Лена на миг отняла телефон от уха, чтобы удостовериться, что связь не оборвалась, и нерешительно спросила:

– Саша, что-то случилось?

– В смысле? А, нет, не выдумывай, чего у меня случится. Просто узнать звоню, как дела, как ты?

– Я что, я нормально, – Лена усмехнулась и повторила: – Что у меня случится.

– Не болеешь? Голос сиплый какой-то.

Лена торопливо кашлянула и сказала:

– Помехи, видимо, у меня тоже шуршит что-то. Саш, раз позвонила, подскажи…

– Мам, а чего там папа придумал? – одновременно спросила Саша, не услышав встречной реплики.

Лена застыла, соображая. Слов все равно не было.

– Я ему, главное, звоню раз, звоню другой. Он мне: перезвоню-перезвоню, а не перезванивает, или перезвонит, начинает говорить, а потом: ой, прости, перезвоню – отбой. И так все время. А сегодня в телике показывают то, что в депутаты пошел. Правда, что ли?

Лена метнулась глазами в Наташку, которая, как и Карина, не интересовалась ничем, кроме таблиц на экране, и с трудом произнесла:

– Саш, я не знаю.

– Ну как не знаешь, он тебе не говорил, что ли?

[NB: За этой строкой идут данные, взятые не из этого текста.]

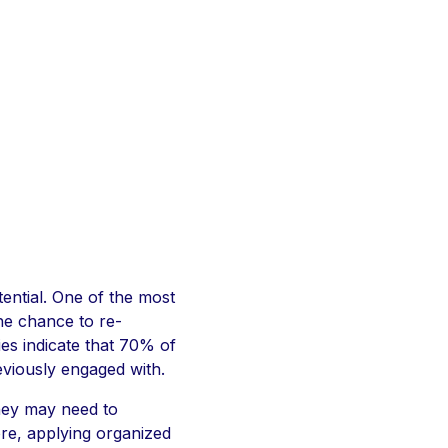
ential. One of the most
the chance to re-
ies indicate that 70% of
eviously engaged with.
they may need to
ore, applying organized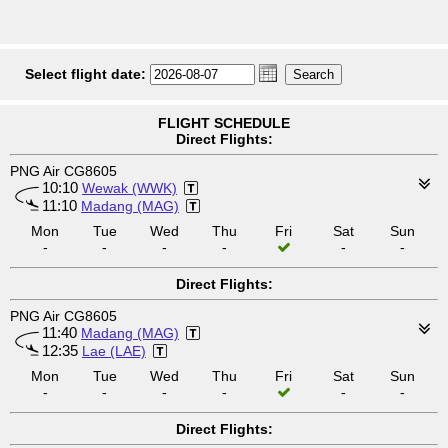
Select flight date:
FLIGHT SCHEDULE
Direct Flights:
PNG Air CG8605
10:10
Wewak (WWK)
11:10
Madang (MAG)
Mon
Tue
Wed
Thu
Fri
Sat
Sun
-
-
-
-
-
-
Direct Flights:
PNG Air CG8605
11:40
Madang (MAG)
12:35
Lae (LAE)
Mon
Tue
Wed
Thu
Fri
Sat
Sun
-
-
-
-
-
-
Direct Flights: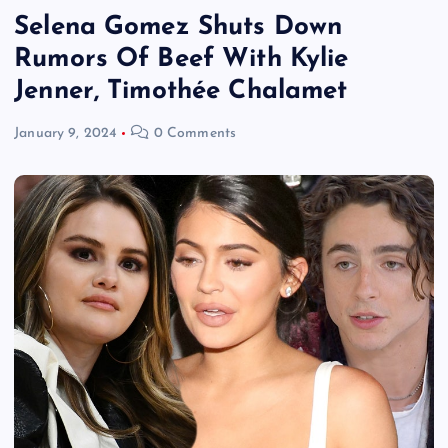
Selena Gomez Shuts Down
Rumors Of Beef With Kylie
Jenner, Timothée Chalamet
January 9, 2024
0 Comments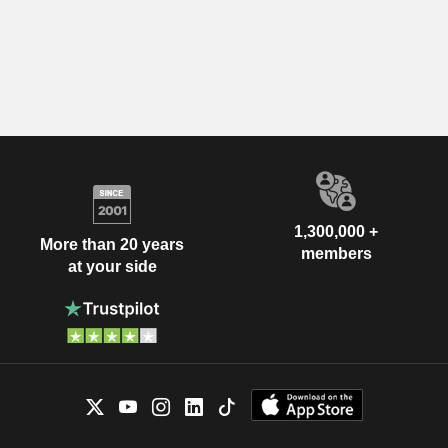
1,300,000 +
More than 20 years
members
at your side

Лена пожала плечами, а вслух сказала:

– Нет.

– Он тебе не гово… Мам, он правда ушел, да?

Лена опять покосилась на Наташку и на Карину. Саша заплакала, и Лене стало не до Наташки и не до чего. Она принялась весело и настойчиво, как привыкла, успокаивать и урезонивать Сашу, и та не сразу, но поддалась, хоть и повторяла гундосо «Зачем, ну зачем?» и «Вы же обещали!», а вместе с дочерью успокаивалась и урезонивалась Лена, опять же, как привыкла: усыпляешь дочь – сползаешь в нирвану сама, закон жизни. Нормально все, говорила Лена, подумаешь, придумал что-то, зато оба живы-здоровы, для тебя-то совершенно ничего не меняется, хотя, понимаешь, Саша, может и измениться, – если хочешь, конечно. Я вот думаю поближе к тебе перебраться, квартиру купим, может, даже не на двоих, а большую, чтобы на всех, а? Если хочешь, говорю. Хочешь?

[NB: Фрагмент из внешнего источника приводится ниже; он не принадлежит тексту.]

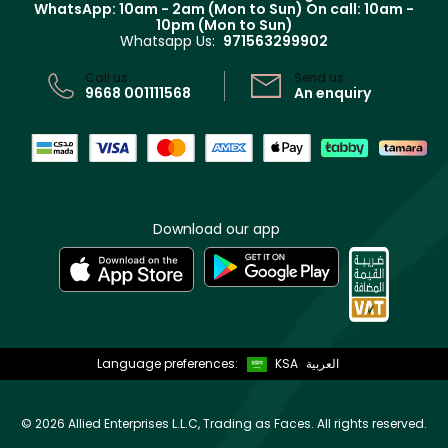
WhatsApp: 10am - 2am (Mon to Sun)
On call: 10am -
Track your order
10pm (Mon to Sun)
Privacy
Whatsapp Us:
971563299902
Store locator
CR No: 7013320481 Issued by Ministry of Commerce
Call us:
Send us:
9668 001111568
An enquiry
Download our app
Language preferences:
KSA
العربية
©
2026 Allied Enterprises L.L.C, Trading as Faces. All rights reserved.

Лена замерла, улыбаясь. Улыбка тут же стала неудобной и глупой, потому что Саша сказала:

– Мам, а я, наоборот, вернуться хотела. Вернее, как: не очень хотела, но есть мысль, да и уговаривают.

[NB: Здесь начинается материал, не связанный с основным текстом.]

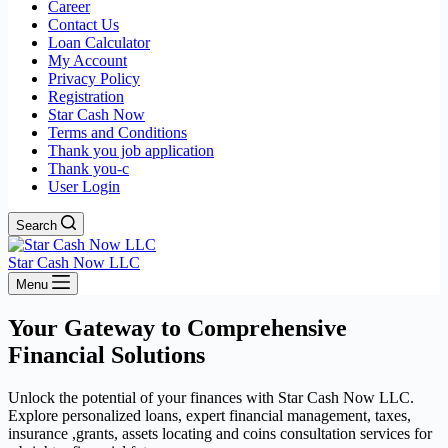
Career
Contact Us
Loan Calculator
My Account
Privacy Policy
Registration
Star Cash Now
Terms and Conditions
Thank you job application
Thank you-c
User Login
Search
Star Cash Now LLC
Menu
Your Gateway to Comprehensive
Financial Solutions
Unlock the potential of your finances with Star Cash Now LLC.
Explore personalized loans, expert financial management, taxes,
insurance ,grants, assets locating and coins consultation services for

– Зач-чем? – спросила Лена с мосфильмовским надрывом, сама его устыдилась на мгновение и тут же отмахнулась от лишних рефлексий. – Не надо сюда, ты что! В противогазе всю жизнь?! Я уж на что вросла вроде, и то не могу больше!

– Да я же говорю, на самом деле нет, но будет же лучше когда-то.

– Не будет, Саш.

– А… А зачем папа тогда это вот начал? Выборы, все это – надолго же это, получается, да?

Не знаю, хотела сказать Лена, дурак потому что, хотела сказать она, а мне плевать, очень хотела сказать, – но просто промолчала. А Саша продолжала:

– И он же не от балды, да? Его же уговорили, да, конкретное что-то сказали? Получается, есть смысл жить и возвращаться, я вот про это.